Starting last month, top Ukrainian officials began pushing an alarmist narrative that “world war 3 has already begun” – as the head of Ukraine’s National Security and Defence Council, Aleksey Danilov, claimed in early September. The words were spoken after it became clear that Ukraine’s military was losing, and now Time magazine has confirmed the military doesn’t have the manpower to fight off the Russians. Naturally, Kiev must find new ways to draw in more direct support from key European powers.
“If somebody thinks that World War III hasn’t started, then it’s a huge mistake. It has already begun. It had been underway in a hybrid period for some time and has now entered an active phase,” Danilov said before the Kiev Security Forum at the time (early Sept). More than a month later, some European leaders have begun to echo the same warning.
Significantly, this week Germany Defense Minister Boris Pistorius said in a media interview that German residents must start getting used to the idea of the spectre of war in Europe.
“We have to get used to the idea that there may be a threat of war in Europe,” he said in the national broadcast interview. “Germany must be able to defend itself. We must be prepared for war.”
He was responding to questions related to Germany being slow to rearmament itself in the wake of the Russian war in Ukraine, and now with the prospect of the Gaza-Israel conflict spilling over into a broader Mideast regional war:
He believes that the conflict in the Middle East and Russia’s war against Ukraine shall have consequences for German society. In particular, Germany must be able to defend itself, and this applies to both the Bundeswehr and society.
“We have to become capable of fighting,” Pistorius said.
“Unfortunately, everything that has been spoiled for 30 years cannot be fixed in 19 months,” Pistorius admitted in the fresh remarks. But he still pushed back against the critics.
Pistorius rejected accusations that the federal government was too slow to react to the so-called turning point. He stressed that not only had a €100 billion special fund for the Bundeswehr been set up, but that state bodies had also been changed.
Germany has meanwhile been among those western powers that see conflicts in the Middle East and Eastern Europe as related, with Russia being a prime bad actor exacerbating tensions (the Kremlin has in turn said the same thing about the West and the US in particular).
On Monday, German Foreign Minister Annalena Baerbock, at a meeting of EU foreign ministers in Luxembourg, claimed that President Vladimir Putin is taking joy in the crisis in the Middle East. “We can see that the Russian president is certainly happy, given the situation in the Middle East.
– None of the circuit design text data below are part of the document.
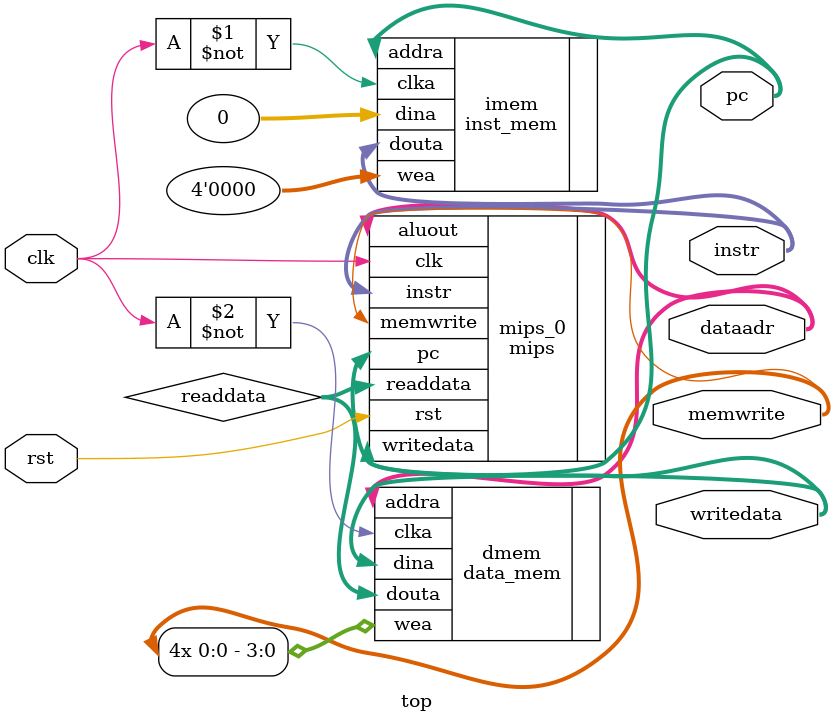
<source format=v>
`timescale 1ns / 1ps


module top(
	input wire clk,rst,
	output wire[31:0] pc,writedata,instr,dataadr,//为了仿真显示加的instr输出
	output wire memwrite
    );
	// wire clk;
	wire[31:0] readdata;


	//   clk_div instance_name(
 //    	// Clock out ports
	//     .clk_out1(hclk),     // output clk_out1
	//    // Clock in ports
	//     .clk_in1(clk)
 //    	); 
   	


 	mips mips_0(
 		.clk(clk),
 		.rst(rst),
 		.instr(instr),
 		.memwrite(memwrite),
 		.aluout(dataadr),
 		.writedata(writedata),
 		.readdata(readdata),
 		.pc(pc)
 	);

	inst_mem imem(
		.clka(~clk),
		.addra(pc),
		.douta(instr),
		.wea(4'b0),
		.dina(32'b0)
	);
	
	data_mem dmem(
		.clka(~clk),
		.wea({4{memwrite}}),
		.addra(dataadr),
		.dina(writedata),
		.douta(readdata)
	);

endmodule

</source>
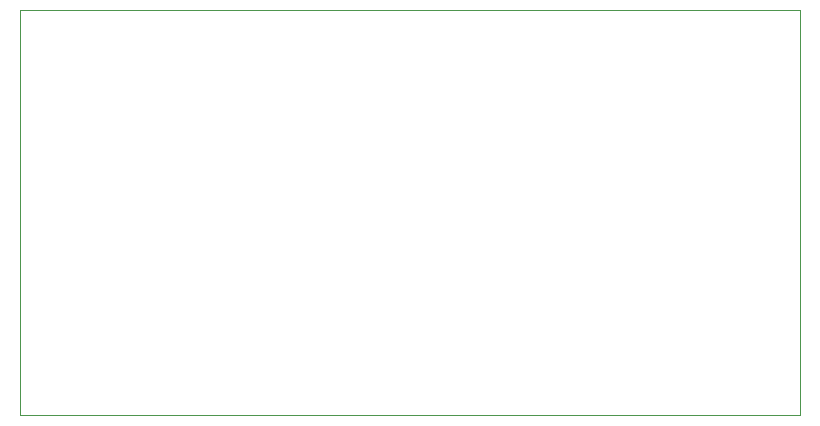
<source format=gbr>
G04 #@! TF.GenerationSoftware,KiCad,Pcbnew,(5.1.4)-1*
G04 #@! TF.CreationDate,2021-09-27T23:37:41-07:00*
G04 #@! TF.ProjectId,IntroProj,496e7472-6f50-4726-9f6a-2e6b69636164,rev?*
G04 #@! TF.SameCoordinates,Original*
G04 #@! TF.FileFunction,Profile,NP*
%FSLAX46Y46*%
G04 Gerber Fmt 4.6, Leading zero omitted, Abs format (unit mm)*
G04 Created by KiCad (PCBNEW (5.1.4)-1) date 2021-09-27 23:37:41*
%MOMM*%
%LPD*%
G04 APERTURE LIST*
%ADD10C,0.100000*%
G04 APERTURE END LIST*
D10*
X127000000Y-63500000D02*
X127000000Y-53340000D01*
X127000000Y-82550000D02*
X127000000Y-63500000D01*
X127000000Y-87630000D02*
X127000000Y-82550000D01*
X193040000Y-87630000D02*
X127000000Y-87630000D01*
X193040000Y-53340000D02*
X193040000Y-87630000D01*
X127000000Y-53340000D02*
X193040000Y-53340000D01*
M02*

</source>
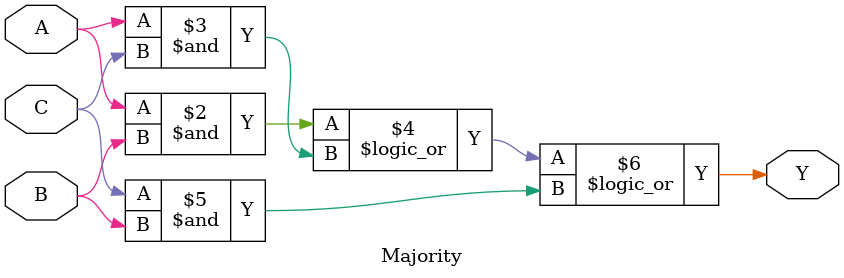
<source format=v>
  	                                            		
module Majority (A, B, C, Y);                 	
   input  A, B, C;			
   output Y; 

   reg Y;           		

   always@(A or B or C)
   begin
       Y = (A&B) || (A & C) || (C & B);            	          	
   end
// student code here
endmodule // Majority  




    
</source>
That is why we are looking at Ukraine even more closely than we have done in the past,” she said.
Zelensky, too, has expressed increased concern that world powers have taken their eye off the ball as they focus on events in Gaza. But Defence Minister Pistorius, along with Baerbock, has sought to assure the Ukrainians that Berlin will not lessen its support for Kiev based on the Israel-Gaza conflict.
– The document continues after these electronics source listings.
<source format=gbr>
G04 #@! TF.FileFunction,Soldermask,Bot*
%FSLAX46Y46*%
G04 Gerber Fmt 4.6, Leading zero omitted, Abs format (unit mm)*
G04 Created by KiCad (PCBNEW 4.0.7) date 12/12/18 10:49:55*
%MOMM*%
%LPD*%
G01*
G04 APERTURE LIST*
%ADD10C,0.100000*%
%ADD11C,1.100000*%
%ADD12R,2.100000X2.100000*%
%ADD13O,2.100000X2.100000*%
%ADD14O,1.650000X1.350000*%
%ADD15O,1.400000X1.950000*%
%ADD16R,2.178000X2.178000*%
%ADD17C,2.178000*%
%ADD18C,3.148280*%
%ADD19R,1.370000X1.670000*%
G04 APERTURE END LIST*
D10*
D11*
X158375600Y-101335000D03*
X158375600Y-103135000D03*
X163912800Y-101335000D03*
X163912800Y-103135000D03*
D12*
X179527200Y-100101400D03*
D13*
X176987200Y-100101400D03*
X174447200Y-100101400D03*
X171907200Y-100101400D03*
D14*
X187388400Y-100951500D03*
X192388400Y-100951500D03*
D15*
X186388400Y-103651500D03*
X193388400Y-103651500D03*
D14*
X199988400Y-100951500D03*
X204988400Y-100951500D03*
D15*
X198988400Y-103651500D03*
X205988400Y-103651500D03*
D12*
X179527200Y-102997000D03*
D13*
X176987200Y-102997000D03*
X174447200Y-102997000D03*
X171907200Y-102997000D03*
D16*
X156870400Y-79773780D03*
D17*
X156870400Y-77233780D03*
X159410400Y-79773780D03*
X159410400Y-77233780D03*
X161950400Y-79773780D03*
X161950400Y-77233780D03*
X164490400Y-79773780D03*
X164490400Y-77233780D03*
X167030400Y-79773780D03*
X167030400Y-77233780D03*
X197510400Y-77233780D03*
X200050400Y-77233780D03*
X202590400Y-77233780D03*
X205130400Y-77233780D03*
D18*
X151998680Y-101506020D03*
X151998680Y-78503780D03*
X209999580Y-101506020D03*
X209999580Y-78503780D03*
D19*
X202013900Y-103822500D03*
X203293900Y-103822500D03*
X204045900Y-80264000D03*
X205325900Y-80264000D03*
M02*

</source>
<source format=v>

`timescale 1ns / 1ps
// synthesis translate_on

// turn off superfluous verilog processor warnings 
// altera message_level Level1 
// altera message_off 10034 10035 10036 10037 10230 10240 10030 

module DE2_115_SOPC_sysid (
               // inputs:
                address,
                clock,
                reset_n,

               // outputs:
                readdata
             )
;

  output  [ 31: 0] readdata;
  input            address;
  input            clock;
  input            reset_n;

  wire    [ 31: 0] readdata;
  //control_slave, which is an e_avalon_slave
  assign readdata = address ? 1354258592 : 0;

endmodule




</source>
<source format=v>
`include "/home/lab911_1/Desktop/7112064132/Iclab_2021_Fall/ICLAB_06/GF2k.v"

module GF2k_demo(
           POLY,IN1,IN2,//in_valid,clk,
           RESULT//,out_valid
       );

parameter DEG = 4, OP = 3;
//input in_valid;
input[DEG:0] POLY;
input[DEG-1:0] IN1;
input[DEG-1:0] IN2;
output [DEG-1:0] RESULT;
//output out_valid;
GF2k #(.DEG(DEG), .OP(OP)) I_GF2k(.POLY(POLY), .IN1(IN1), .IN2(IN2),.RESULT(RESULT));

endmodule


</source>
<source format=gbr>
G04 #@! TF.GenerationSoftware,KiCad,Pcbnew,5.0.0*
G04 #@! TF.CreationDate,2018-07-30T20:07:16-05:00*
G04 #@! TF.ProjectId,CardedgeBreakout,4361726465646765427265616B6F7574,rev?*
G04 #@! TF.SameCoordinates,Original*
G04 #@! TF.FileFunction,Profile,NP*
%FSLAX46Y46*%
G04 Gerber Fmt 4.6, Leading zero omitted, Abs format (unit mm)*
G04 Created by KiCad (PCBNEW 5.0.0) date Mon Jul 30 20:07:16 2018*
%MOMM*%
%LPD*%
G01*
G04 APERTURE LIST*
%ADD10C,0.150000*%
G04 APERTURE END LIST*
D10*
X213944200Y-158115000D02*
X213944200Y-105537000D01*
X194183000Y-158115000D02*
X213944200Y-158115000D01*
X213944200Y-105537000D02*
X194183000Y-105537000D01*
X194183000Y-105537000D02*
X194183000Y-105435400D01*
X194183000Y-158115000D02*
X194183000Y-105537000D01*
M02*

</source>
A fresh segment on Russian TV wherein popular pundits threaten war on Germany:
Meanwhile, Germany’s new ‘turn’ towards rebuilding its military could help drive new populist politicians’ efforts at curtailing this new expanse of Berlin’s reviving military-industrial complex:
Wagenknecht’s politics clearly resonate with the German public. A recent survey of German voters found that 14% would vote for a Wagenknecht party, putting it just one point behind the governing Social Democrats (SPD) and two points ahead of the Green party. It speaks to the breadth of Wagenknecht’s coalition that, if initial polls are to be believed, she would take votes not only from her own former political home, but also from the centre-right CDU, the left-leaning Greens and the pro-business FDP. Most of all, though, Wagenknecht is trying to appeal to a section of AfD voters. Much of the party’s success in recent elections, she claims, comes from Germans who “don’t vote for the AfD because they’re rightwing. They vote for the AfD because they’re angry.” Wagenknecht’s attempts to siphon off the AfD’s protest voters currently seems like the only viable plan to mitigate the far-right party’s electoral success.
Far left and far right movements in Germany and broadly in Europe remain distrustful of increased military spending, especially accompanied by politicians’ pleas for society to “prepare for war” – while silencing voices that seek a ceasefire and a diplomatic offramp.